Исходный текст

········

Шлю тебе отрывок из своей следующей книги про 2012, которая называется “Время Прыжка”, я тебе о ней рассказывала вчера. Это настоящее чудо.
Обнимаю вас с Лёней руками своих английских френдов – с Босоногим я давно знакома, а с Дайером надеюсь тоже вскоре задружиться.
Ждите меня в начале мая с рассказами о прекрасном Альбионе.
Буду очень и очень внимательной, чтоб все успеть и ничего не забыть))))
I!!!”
“Босоногий доктор” и другие уникумы с ее легкой руки увидели свет уже в издательстве “Рипол Классик”. Сергей Макаренков выдал карт-бланш Вавилову и Мелдрис на путеводные книги, которые в России еще никто не переводил и не издавал.
Сам Макаренков – известный апологет духовного развития, искатель нехоженых дорог – в своем издательстве не только насаждал психологические практики, но также основал театр из сотрудников, пригласил режиссера, учителя фехтования и актерского мастерства. Всё это обернулось эксклюзивным представлением в театре на Страстном бульваре по пьесе Григория Горина “Однажды в Вероне” – о том, как развивались события после гибели Ромео и Джульетты, – с декорациями, роскошными костюмами, при полном зрительном зале, восторге и аплодисментах. Директор издательства играл короля, Олег Вавилов исполнил роль негоцианта Доджия, а наш Серёжа – интригана Бенволио.

········

Список данных

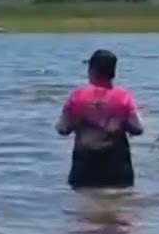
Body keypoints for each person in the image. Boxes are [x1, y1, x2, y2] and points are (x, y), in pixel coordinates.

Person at [55, 49, 144, 190]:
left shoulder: (77, 96)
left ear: (92, 70)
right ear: (113, 72)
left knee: (86, 208)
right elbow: (138, 129)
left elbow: (62, 129)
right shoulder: (123, 97)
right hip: (117, 169)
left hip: (84, 168)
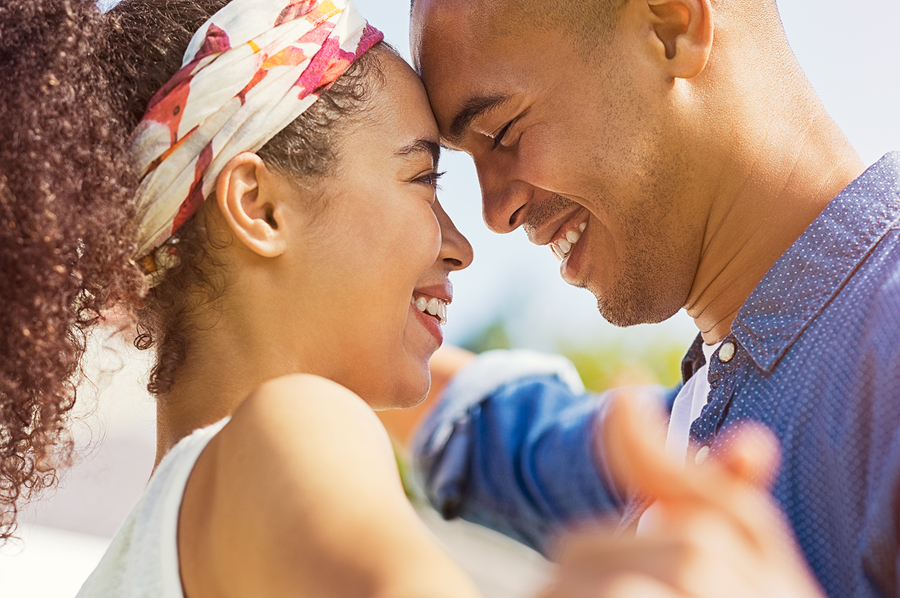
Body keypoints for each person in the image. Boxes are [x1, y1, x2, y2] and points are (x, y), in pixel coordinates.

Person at [407, 0, 900, 596]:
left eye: (505, 132)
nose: (494, 216)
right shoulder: (689, 429)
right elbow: (506, 437)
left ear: (672, 29)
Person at [2, 0, 490, 595]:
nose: (462, 245)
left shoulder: (130, 566)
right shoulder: (293, 428)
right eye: (423, 179)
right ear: (259, 207)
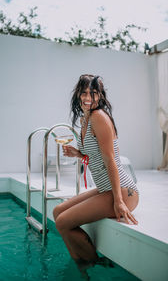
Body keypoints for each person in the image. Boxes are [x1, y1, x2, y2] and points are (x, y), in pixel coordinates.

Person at [53, 74, 139, 264]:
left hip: (123, 192)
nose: (88, 98)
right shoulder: (86, 118)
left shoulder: (99, 117)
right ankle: (81, 261)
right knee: (58, 212)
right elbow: (96, 156)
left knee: (62, 222)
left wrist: (119, 201)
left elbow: (111, 161)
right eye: (84, 93)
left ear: (100, 96)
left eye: (93, 94)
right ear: (78, 94)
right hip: (106, 189)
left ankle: (92, 265)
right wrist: (78, 154)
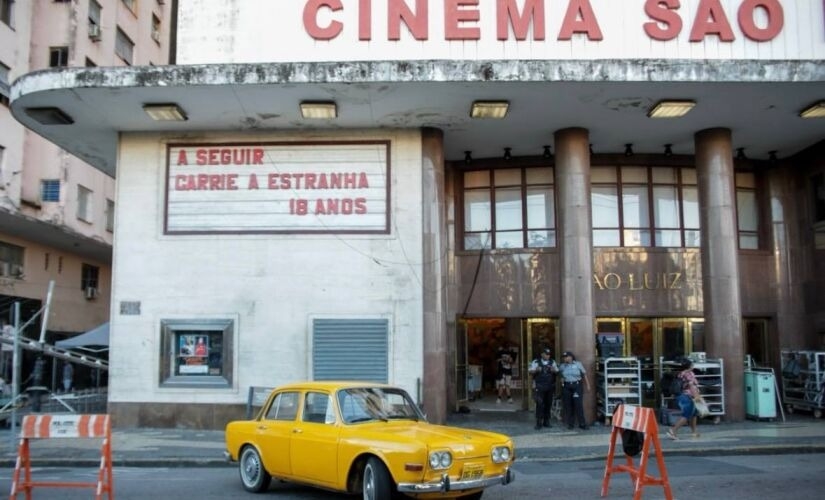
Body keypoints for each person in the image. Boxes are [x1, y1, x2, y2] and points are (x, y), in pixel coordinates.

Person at [667, 359, 701, 440]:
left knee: (694, 413)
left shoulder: (681, 373)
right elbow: (691, 385)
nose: (693, 365)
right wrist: (697, 396)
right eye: (692, 364)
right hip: (687, 396)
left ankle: (694, 432)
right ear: (690, 366)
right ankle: (673, 431)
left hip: (684, 396)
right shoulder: (689, 374)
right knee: (687, 414)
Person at [559, 351, 591, 430]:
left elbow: (584, 374)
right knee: (568, 406)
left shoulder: (578, 364)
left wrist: (588, 385)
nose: (564, 359)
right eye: (564, 357)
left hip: (576, 385)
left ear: (570, 357)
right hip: (566, 386)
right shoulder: (562, 366)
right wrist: (561, 379)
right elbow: (560, 375)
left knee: (578, 405)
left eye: (566, 357)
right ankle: (570, 424)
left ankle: (582, 423)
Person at [529, 347, 558, 430]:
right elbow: (530, 372)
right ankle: (539, 422)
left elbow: (557, 371)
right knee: (540, 404)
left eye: (549, 354)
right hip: (539, 386)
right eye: (546, 354)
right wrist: (536, 370)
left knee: (548, 404)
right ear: (542, 354)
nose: (548, 356)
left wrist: (554, 370)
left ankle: (546, 421)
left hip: (549, 386)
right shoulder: (536, 362)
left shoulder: (552, 362)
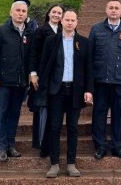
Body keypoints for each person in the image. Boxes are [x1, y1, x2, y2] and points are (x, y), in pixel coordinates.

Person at [37, 10, 93, 178]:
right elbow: (44, 66)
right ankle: (54, 164)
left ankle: (71, 163)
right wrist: (44, 88)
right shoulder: (51, 41)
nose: (69, 23)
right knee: (54, 127)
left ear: (77, 22)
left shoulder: (84, 42)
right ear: (61, 21)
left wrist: (89, 90)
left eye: (72, 20)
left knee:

········

Задание A
Ради чего, по словам исходного текста, нужно быть «очень и очень внимательной»? Ответьте одним предложением.
Задание B
Ответьте по исходному тексту на вопросы:
(i) Как называется следующая книга про 2012 год?
(ii) По чьей пьесе шло представление в театре на Страстном бульваре?
(iii) Какую роль исполнил Олег Вавилов?
Задание C
Пожалуйста, выведите без изменений фрагмент исходного текста от «Обнимаю вас с» до «о прекрасном Альбионе.».

Решение A
Чтобы всё успеть и ничего не забыть.

Решение B
(i) «Время Прыжка».
(ii) По пьесе Григория Горина «Однажды в Вероне».
(iii) Роль негоцианта Доджия.

Решение C
Обнимаю вас с Лёней руками своих английских френдов – с Босоногим я давно знакома, а с Дайером надеюсь тоже вскоре задружиться.
Ждите меня в начале мая с рассказами о прекрасном Альбионе.